__ACTIVITY 1__: Decide whether each of the statements (a), (b) and (c) agrees with the autostereoscopy text below. Answer yes or no for each, and quote the words from the text that settle it. (a) Autostereoscopy needs special glasses to work. (b) A lenticular lens is given as an example of autostereoscopic display technology. (c) Displays based on parallax barriers have been known for about 50 years.
__ACTIVITY 2__: Finish out the autostereoscopy text below with the next part, starting right after its last sentence.

= Autostereoscopy =

Method of displaying stereoscopic images

Comparison of parallax-barrier and lenticular autostereoscopic displays. Note: The figure is not to scale.

Autostereoscopy is the display of stereoscopic imagery, typically two-view stereoscopic imagery, in a way that does not require special glasses or headgear. Because headgear is not required, it is also called "glasses-free 3D" or "glassesless 3D".

There are two broad approaches currently used to accommodate motion parallax and wider viewing angles: eye-tracking, and multiple views so that the display does not need to sense where the viewer's eyes are located. Examples of autostereoscopic displays technology include lenticular lens, parallax barrier, and integral imaging. Volumetric and holographic displays are also autostereoscopic, as they produce a different image to each eye, although some do make a distinction between those types of displays that create a vergence-accommodation conflict and those that do not.

Autostereoscopic displays based on parallax barrier and lenticular methodologies have been known for about 100 years.

__PROVIDED DATA__:
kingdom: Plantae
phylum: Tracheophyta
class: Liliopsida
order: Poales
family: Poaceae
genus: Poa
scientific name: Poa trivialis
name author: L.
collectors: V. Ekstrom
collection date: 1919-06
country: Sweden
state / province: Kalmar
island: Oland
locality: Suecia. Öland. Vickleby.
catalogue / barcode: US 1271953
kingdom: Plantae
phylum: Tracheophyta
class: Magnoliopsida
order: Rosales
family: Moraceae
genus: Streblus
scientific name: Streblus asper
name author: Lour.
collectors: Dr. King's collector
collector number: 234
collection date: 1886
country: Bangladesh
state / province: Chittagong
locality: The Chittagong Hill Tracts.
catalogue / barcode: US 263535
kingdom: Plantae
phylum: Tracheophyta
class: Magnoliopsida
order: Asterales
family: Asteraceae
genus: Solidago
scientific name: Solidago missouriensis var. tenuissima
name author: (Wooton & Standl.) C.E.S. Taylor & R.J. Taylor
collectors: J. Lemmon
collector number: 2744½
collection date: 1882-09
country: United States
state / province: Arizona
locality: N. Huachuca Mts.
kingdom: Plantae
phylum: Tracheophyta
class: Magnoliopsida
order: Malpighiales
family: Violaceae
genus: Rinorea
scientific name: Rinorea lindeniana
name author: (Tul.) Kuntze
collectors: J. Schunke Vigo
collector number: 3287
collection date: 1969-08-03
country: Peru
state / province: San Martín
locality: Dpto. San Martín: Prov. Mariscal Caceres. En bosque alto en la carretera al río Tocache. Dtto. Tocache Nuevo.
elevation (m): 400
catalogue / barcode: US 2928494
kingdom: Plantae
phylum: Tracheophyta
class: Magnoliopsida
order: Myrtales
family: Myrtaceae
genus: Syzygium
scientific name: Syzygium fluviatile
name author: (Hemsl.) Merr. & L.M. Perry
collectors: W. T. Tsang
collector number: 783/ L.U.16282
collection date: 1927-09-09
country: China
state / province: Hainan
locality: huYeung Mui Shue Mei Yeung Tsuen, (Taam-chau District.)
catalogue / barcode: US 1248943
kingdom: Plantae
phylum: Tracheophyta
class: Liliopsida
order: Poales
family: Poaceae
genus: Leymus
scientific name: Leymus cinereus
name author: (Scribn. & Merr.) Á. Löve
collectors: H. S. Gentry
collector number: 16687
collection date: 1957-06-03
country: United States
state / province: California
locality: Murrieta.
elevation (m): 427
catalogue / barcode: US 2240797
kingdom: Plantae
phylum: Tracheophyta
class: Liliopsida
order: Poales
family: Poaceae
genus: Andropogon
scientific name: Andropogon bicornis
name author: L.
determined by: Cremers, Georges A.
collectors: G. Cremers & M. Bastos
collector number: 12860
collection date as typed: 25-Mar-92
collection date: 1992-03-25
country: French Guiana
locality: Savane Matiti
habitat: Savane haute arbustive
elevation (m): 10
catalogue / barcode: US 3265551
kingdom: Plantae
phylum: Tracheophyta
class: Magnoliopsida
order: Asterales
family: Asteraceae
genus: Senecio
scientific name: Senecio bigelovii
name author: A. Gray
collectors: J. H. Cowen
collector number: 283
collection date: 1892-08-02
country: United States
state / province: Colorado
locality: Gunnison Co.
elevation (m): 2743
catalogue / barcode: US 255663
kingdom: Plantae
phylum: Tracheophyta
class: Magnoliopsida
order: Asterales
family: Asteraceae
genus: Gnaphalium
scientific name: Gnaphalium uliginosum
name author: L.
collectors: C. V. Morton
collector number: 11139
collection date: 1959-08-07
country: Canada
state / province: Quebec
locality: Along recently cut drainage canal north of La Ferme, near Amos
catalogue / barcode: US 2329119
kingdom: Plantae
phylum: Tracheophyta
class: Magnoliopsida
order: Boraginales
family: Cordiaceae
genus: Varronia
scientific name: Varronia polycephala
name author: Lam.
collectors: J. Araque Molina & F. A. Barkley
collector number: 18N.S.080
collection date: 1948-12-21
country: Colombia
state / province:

__WRITTEN RESPONSE 1__:
(a) No: "in a way that does not require special glasses or headgear."
(b) Yes: "Examples of autostereoscopic displays technology include lenticular lens, parallax barrier, and integral imaging."
(c) No: "Autostereoscopic displays based on parallax barrier and lenticular methodologies have been known for about 100 years."

__WRITTEN RESPONSE 2__:
== Technology ==
Many organizations have developed autostereoscopic 3D displays, ranging from experimental displays in university departments to commercial products, and using a range of different technologies.
The method of creating autostereoscopic flat panel video displays using lenses was mainly developed in 1985 by Reinhard Boerner at the Heinrich Hertz Institute (HHI) in Berlin.
Prototypes of single-viewer displays were already being presented in the 1990s, by Sega AM3 (Floating Image System) and the HHI. Nowadays, this technology has been developed further mainly by European and Japanese companies.
One of the best-known 3D displays developed by HHI was the Free2C, a display with very high resolution and very good comfort achieved by an eye tracking system and a seamless mechanical adjustment of the lenses.
Eye tracking has been used in a variety of systems in order to limit the number of displayed views to just two, or to enlarge the stereoscopic sweet spot. However, as this limits the display to a single viewer, it is not favored for consumer products.

Currently, most flat-panel displays employ lenticular lenses or parallax barriers that redirect imagery to several viewing regions; however, this manipulation requires reduced image resolutions. When the viewer's head is in a certain position, a different image is seen with each eye, giving a convincing illusion of 3D. Such displays can have multiple viewing zones, thereby allowing multiple users to view the image at the same time, though they may also exhibit dead zones where only a non-stereoscopic or pseudoscopic image can be seen, if at all.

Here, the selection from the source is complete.